Al décimotercer día le faltan apenas minutos, cosa que dentro de la Eternidad quizás no signifique nada, o tal vez sí. Y yo, fiel a lo propuesto, escribiendo mi modesto diario ayunero, que me sirva de memoria para mí, y no sólo para mí. En lo personal no suelo siquiera hablar de lo cotidiano, considerándolo superfluo y vano (tal vez exageradamente). Pero esta vez es de mucha importancia esa cotidianidad, y claro está que no logro transcribir ni el 5 % de lo sucedido en el día, pero tampoco es la finalidad de este diario.

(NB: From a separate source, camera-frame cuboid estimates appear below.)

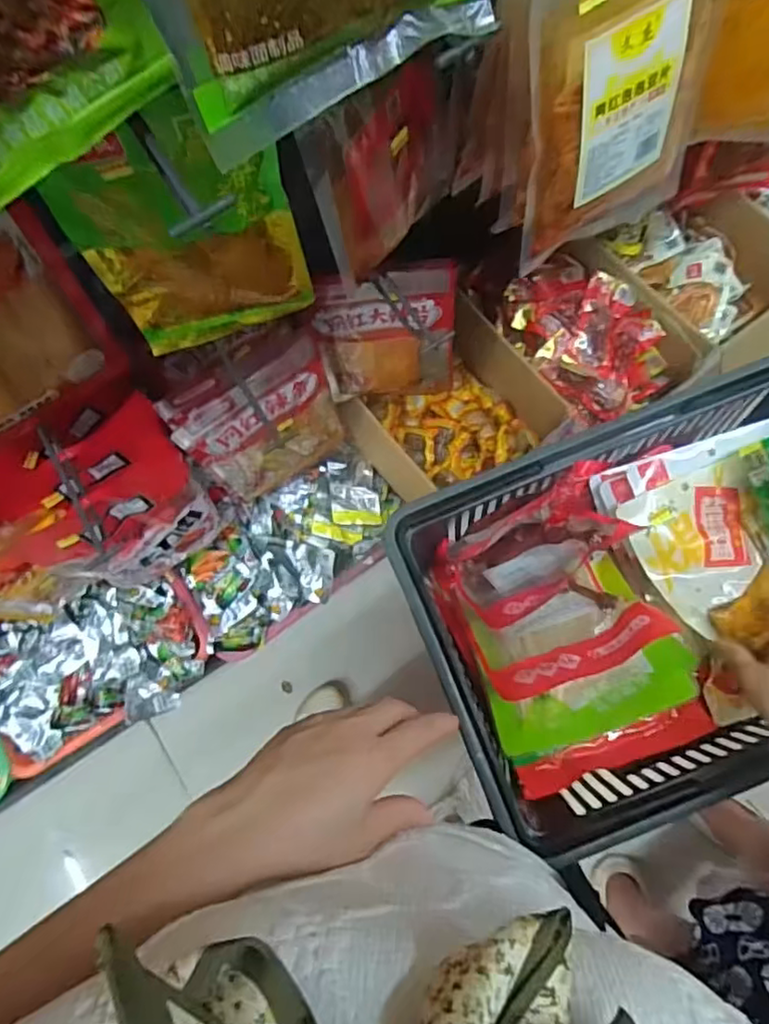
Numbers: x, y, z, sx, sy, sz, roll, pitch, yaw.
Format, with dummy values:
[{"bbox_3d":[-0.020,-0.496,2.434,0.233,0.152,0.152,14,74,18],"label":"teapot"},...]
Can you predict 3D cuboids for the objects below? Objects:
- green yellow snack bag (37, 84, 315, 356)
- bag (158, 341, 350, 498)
[{"bbox_3d":[-0.155,-0.216,0.510,0.163,0.244,0.028,-14,78,-1],"label":"green yellow snack bag"},{"bbox_3d":[-0.151,-0.105,0.813,0.184,0.337,0.061,-23,78,-3],"label":"bag"}]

Y ahora, sin más preámbulos, diré que según todas las leyes fisiológicas y afínes, mi organismo está pasando este ayuno de la mejor manera, cosa que confirma que era y es necesario, y mi cuerpo me lo agradece. El descanso a todos los sistemas, especialmente al digestivo es enorme, cosa que le da lugar al sistema inmunológico a dedicarse en forma casi exclusiva a las tareas de limpieza intrinseca, sin que aquello me demande un gran sacrificio.
En cuanto a la basura que sigo produciendo, esfuerzos mediante llego al décimocuarto día, y el tacho creo que va a demorar algunos días más.